┌──

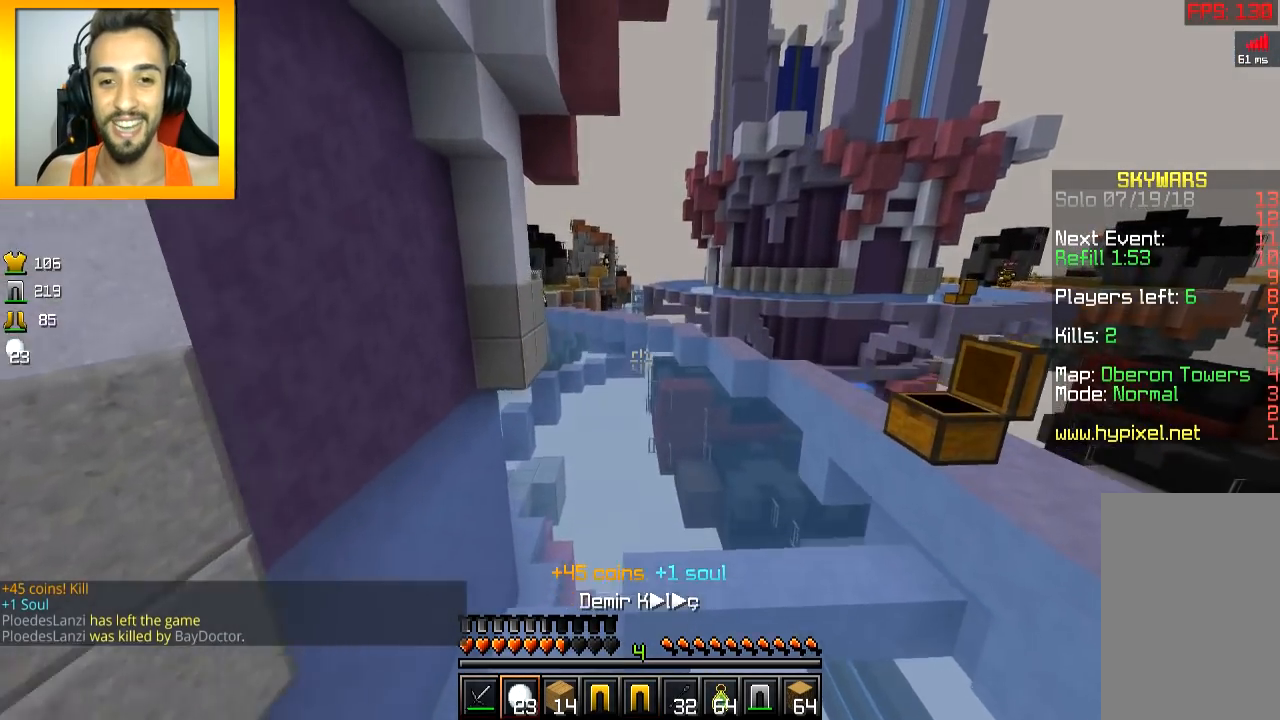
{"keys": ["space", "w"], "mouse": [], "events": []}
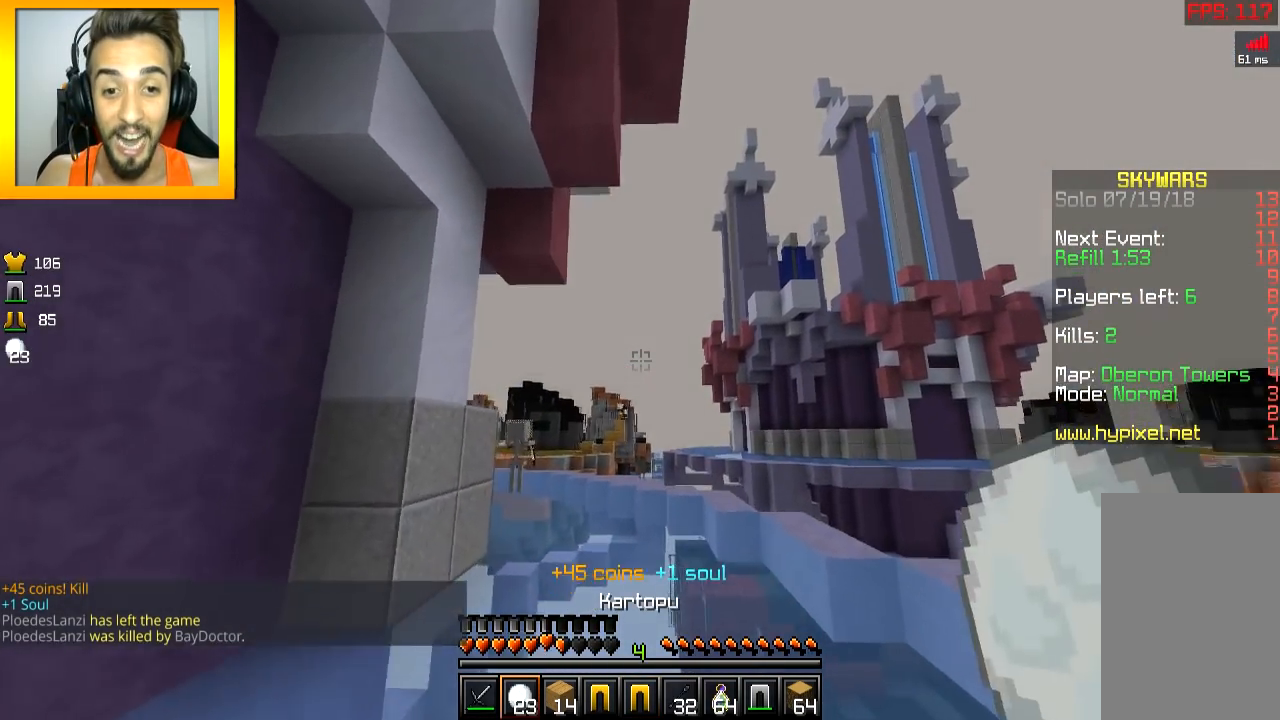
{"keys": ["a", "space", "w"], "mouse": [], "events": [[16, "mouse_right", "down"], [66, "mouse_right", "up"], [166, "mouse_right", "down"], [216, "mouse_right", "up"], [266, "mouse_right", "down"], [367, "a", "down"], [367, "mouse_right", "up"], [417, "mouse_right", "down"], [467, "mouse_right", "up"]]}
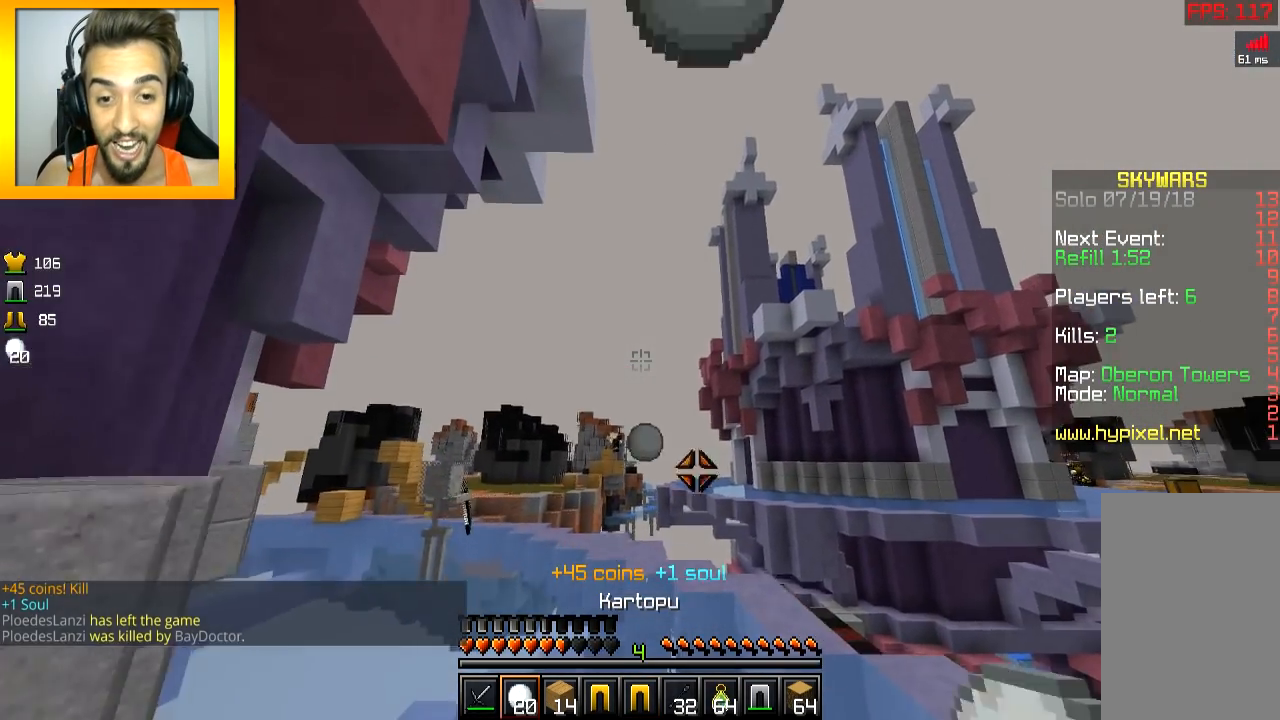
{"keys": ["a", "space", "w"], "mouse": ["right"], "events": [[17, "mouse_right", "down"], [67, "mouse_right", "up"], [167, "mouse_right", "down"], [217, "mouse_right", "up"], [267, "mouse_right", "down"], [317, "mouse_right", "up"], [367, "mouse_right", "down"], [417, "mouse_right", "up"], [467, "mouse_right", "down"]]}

└──
┌──

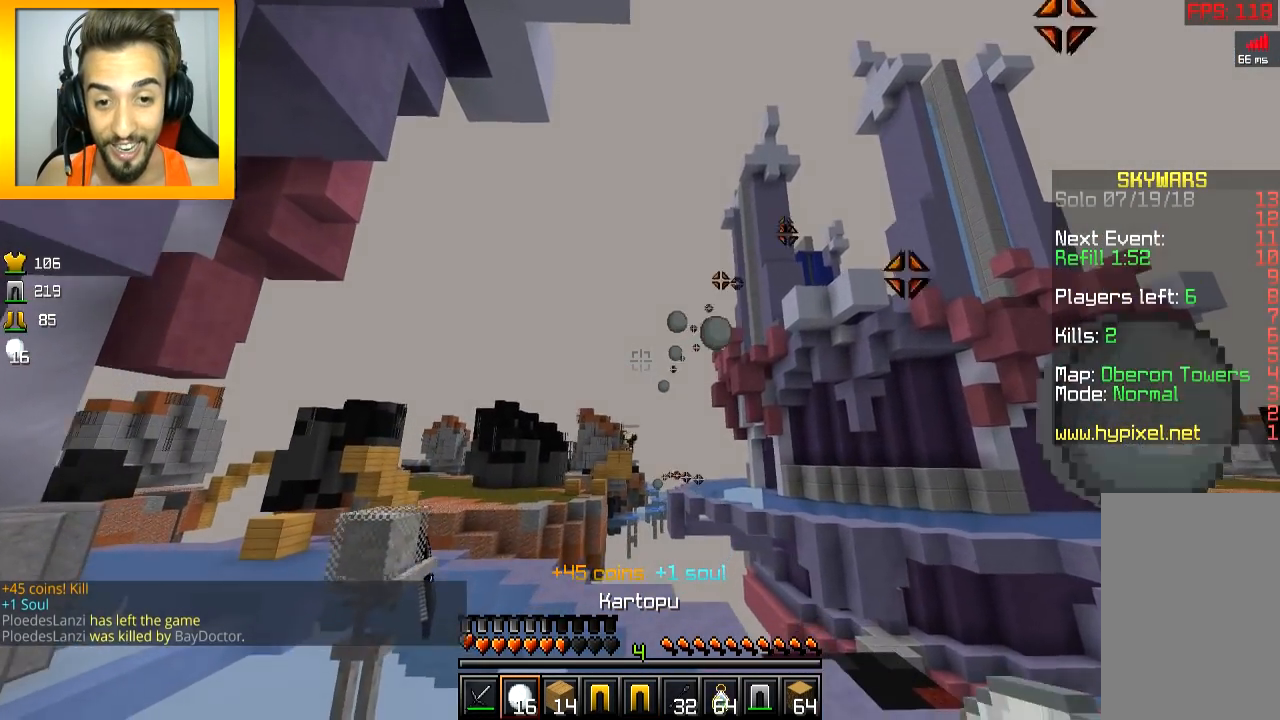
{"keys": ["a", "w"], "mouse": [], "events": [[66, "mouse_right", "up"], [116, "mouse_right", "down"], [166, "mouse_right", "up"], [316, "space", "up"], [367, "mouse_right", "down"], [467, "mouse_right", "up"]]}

└──

## About this task
Where does "down" appear in the listing? Show every line that has it.

## Exercise solution
{"keys": ["a", "space", "w"], "mouse": [], "events": [[16, "mouse_right", "down"], [66, "mouse_right", "up"], [166, "mouse_right", "down"], [216, "mouse_right", "up"], [266, "mouse_right", "down"], [367, "a", "down"], [367, "mouse_right", "up"], [417, "mouse_right", "down"], [467, "mouse_right", "up"]]}
{"keys": ["a", "space", "w"], "mouse": ["right"], "events": [[17, "mouse_right", "down"], [67, "mouse_right", "up"], [167, "mouse_right", "down"], [217, "mouse_right", "up"], [267, "mouse_right", "down"], [317, "mouse_right", "up"], [367, "mouse_right", "down"], [417, "mouse_right", "up"], [467, "mouse_right", "down"]]}
{"keys": ["a", "w"], "mouse": [], "events": [[66, "mouse_right", "up"], [116, "mouse_right", "down"], [166, "mouse_right", "up"], [316, "space", "up"], [367, "mouse_right", "down"], [467, "mouse_right", "up"]]}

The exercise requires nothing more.